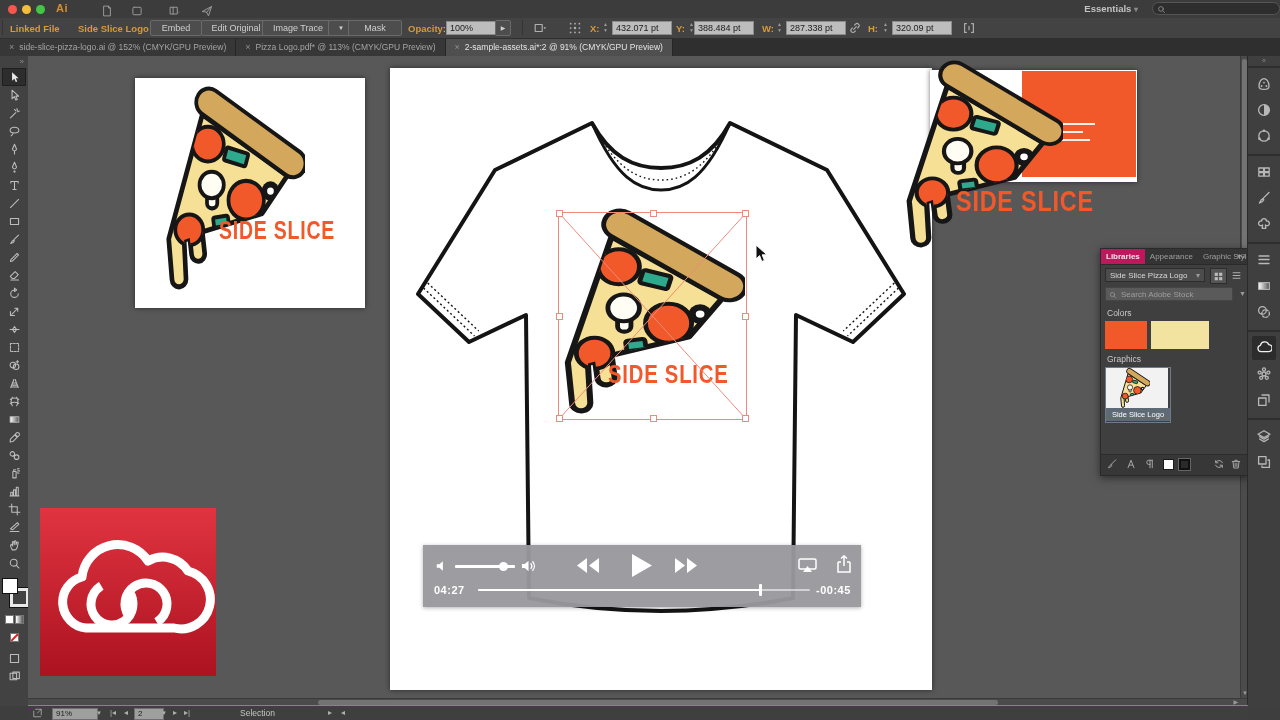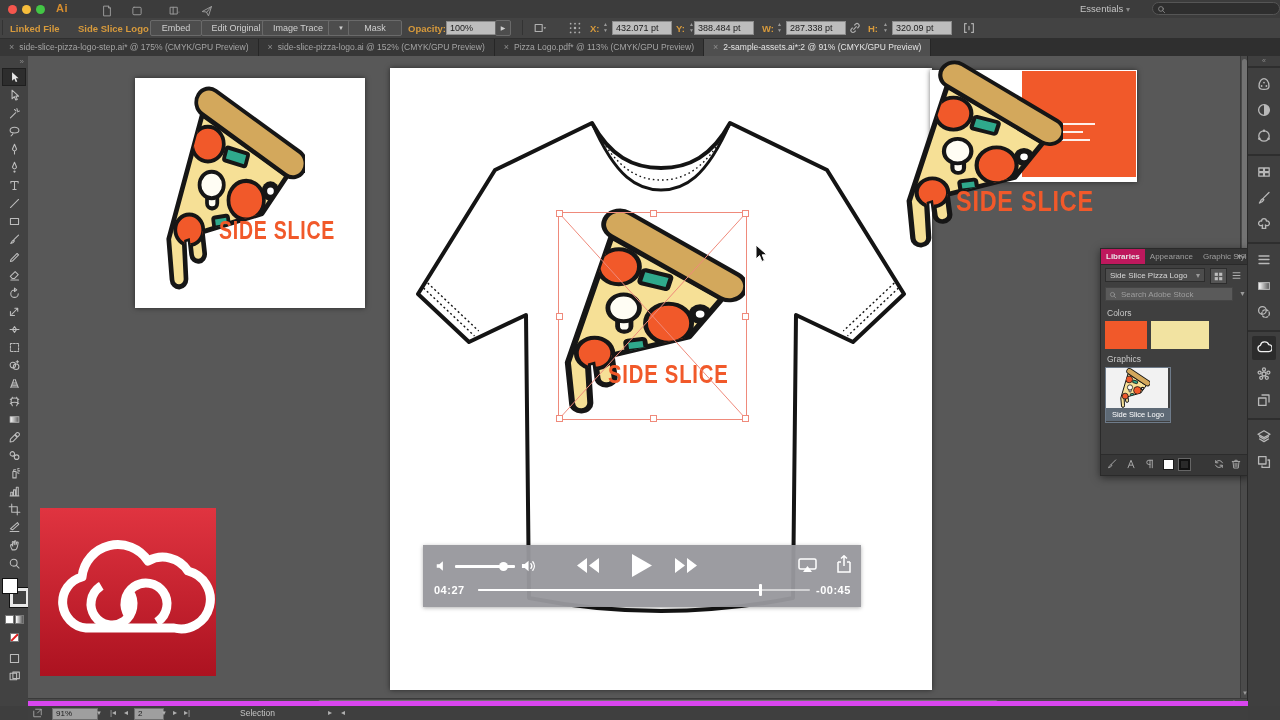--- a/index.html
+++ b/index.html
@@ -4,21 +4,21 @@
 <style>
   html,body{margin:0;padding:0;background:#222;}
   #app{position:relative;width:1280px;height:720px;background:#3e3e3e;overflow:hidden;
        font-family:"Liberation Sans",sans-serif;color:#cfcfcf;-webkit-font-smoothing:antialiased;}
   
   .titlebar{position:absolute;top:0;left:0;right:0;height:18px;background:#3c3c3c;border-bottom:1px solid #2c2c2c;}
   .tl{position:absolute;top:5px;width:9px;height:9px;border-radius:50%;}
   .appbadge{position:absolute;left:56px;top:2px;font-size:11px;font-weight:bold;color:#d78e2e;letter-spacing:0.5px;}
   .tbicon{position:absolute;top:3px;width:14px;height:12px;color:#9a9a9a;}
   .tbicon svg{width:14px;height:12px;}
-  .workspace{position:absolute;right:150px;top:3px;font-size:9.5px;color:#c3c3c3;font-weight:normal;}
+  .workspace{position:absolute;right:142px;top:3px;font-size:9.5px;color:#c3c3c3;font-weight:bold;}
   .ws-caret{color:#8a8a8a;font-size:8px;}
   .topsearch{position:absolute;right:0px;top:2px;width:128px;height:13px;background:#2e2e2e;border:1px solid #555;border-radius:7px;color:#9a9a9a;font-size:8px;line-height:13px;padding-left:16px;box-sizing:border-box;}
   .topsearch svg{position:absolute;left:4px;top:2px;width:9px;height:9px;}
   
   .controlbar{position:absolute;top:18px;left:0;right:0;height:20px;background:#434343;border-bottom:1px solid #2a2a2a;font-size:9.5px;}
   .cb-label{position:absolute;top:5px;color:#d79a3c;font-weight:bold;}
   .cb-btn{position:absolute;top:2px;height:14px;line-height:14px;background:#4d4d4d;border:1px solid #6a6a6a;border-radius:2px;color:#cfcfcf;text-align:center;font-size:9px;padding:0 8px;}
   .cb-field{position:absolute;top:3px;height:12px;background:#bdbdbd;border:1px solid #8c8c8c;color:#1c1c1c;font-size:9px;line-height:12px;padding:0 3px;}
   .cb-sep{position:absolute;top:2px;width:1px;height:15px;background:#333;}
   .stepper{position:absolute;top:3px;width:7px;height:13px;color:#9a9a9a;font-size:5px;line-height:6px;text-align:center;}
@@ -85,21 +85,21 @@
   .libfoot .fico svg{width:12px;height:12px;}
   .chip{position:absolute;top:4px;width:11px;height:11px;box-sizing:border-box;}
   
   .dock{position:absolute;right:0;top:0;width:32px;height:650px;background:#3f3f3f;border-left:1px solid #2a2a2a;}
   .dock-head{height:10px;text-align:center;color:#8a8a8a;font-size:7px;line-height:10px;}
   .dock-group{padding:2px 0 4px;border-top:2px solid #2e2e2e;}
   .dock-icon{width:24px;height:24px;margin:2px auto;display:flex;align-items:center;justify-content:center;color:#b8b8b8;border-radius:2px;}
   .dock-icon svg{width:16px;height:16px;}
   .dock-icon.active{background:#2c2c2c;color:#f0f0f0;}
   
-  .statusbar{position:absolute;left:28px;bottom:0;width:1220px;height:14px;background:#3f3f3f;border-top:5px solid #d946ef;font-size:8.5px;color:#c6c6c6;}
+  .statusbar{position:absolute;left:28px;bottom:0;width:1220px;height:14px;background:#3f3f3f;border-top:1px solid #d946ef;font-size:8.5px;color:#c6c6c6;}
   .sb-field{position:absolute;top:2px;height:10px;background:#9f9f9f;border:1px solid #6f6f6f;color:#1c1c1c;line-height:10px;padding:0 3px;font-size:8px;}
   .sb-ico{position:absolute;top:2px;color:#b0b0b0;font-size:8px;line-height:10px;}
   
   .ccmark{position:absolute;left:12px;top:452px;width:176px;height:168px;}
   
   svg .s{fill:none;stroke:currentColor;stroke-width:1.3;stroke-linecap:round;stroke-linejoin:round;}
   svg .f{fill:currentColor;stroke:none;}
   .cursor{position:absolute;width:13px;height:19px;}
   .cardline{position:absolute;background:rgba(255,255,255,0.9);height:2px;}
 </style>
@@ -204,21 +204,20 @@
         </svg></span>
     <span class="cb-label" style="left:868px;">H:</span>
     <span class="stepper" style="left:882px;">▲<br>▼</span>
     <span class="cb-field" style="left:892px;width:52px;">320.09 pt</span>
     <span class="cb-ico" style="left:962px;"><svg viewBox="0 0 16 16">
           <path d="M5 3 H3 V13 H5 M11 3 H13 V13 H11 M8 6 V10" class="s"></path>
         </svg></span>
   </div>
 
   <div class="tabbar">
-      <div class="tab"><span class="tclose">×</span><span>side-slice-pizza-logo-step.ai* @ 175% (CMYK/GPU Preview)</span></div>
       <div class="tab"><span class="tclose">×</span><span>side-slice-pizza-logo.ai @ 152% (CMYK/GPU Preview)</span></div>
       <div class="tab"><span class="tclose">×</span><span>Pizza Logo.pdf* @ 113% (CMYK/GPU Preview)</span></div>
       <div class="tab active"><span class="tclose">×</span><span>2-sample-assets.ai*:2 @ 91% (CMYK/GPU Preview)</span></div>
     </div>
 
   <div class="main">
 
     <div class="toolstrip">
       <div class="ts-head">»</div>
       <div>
━━━━━━
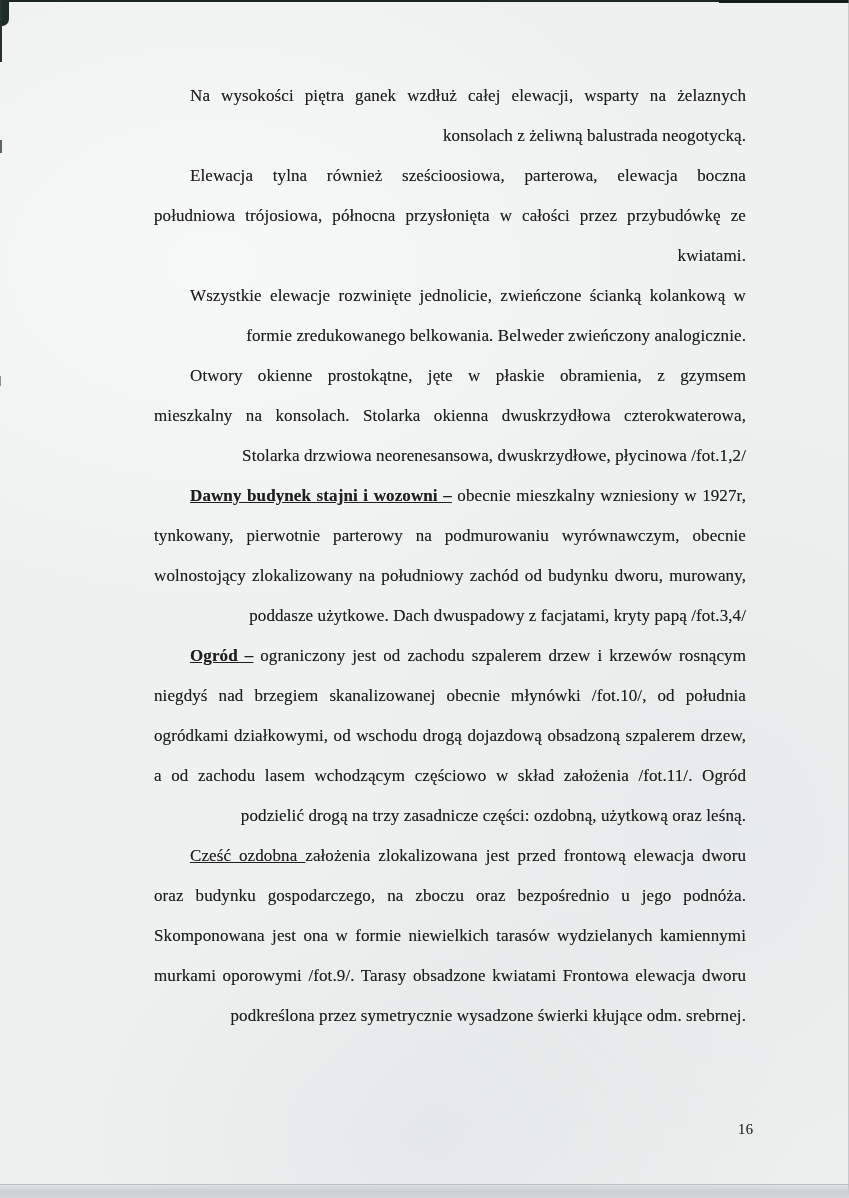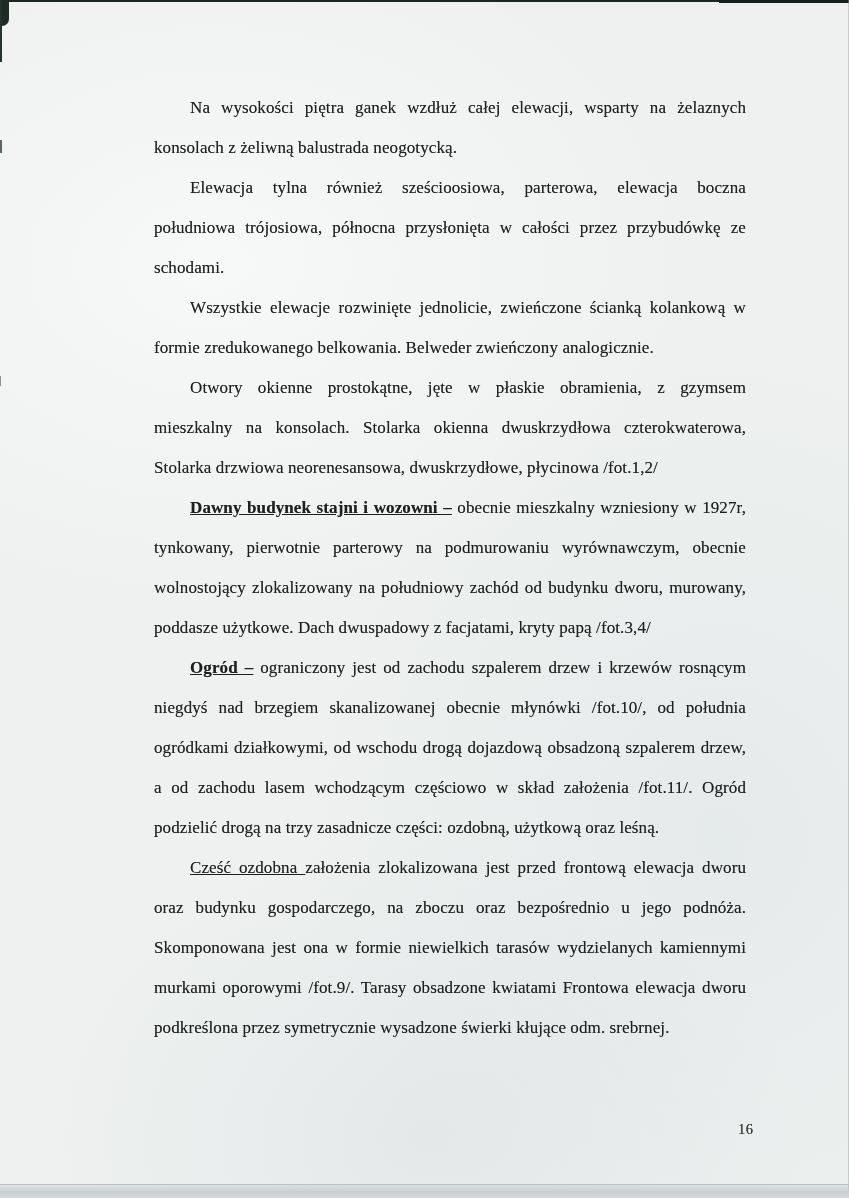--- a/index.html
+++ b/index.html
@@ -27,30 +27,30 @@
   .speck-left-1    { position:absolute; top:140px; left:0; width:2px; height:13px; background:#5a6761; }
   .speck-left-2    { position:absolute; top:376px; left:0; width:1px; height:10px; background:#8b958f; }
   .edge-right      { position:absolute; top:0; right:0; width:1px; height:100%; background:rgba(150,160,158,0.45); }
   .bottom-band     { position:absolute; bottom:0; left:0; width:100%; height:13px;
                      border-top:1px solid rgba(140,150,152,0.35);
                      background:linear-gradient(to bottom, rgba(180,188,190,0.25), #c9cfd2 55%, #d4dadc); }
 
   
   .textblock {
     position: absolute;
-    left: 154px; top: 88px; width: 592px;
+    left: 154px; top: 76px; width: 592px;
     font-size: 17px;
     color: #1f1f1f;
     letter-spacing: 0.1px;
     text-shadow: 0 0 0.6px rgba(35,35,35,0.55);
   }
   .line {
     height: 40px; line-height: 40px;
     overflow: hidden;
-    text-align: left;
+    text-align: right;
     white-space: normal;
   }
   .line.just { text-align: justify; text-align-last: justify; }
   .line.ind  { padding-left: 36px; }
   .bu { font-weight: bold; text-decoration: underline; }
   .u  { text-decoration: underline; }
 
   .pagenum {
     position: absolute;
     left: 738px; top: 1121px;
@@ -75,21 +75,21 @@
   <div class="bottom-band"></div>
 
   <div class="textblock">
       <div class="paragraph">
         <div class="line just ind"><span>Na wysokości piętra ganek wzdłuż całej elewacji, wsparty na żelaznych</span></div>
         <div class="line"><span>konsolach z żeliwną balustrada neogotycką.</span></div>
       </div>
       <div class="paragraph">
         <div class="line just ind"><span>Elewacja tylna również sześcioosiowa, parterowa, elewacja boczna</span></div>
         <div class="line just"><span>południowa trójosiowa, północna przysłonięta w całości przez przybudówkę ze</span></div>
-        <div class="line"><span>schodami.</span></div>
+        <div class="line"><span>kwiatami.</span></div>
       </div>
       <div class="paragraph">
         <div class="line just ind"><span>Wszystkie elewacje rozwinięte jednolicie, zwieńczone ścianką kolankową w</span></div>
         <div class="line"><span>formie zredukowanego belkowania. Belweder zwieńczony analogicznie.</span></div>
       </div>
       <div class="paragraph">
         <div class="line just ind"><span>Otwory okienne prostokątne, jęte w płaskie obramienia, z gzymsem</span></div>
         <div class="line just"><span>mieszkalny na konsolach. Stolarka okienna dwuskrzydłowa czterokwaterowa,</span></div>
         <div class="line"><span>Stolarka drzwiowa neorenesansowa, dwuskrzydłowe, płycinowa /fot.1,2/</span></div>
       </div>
━━━━━━
• [DIRECTIVE]:
Return from the data every line that holds "sizing".

• [SOLVED PROBLEM]:
   .topsearch{position:absolute;right:0px;top:2px;width:128px;height:13px;background:#2e2e2e;border:1px solid #555;border-radius:7px;color:#9a9a9a;font-size:8px;line-height:13px;padding-left:16px;box-sizing:border-box;}
   .chip{position:absolute;top:4px;width:11px;height:11px;box-sizing:border-box;}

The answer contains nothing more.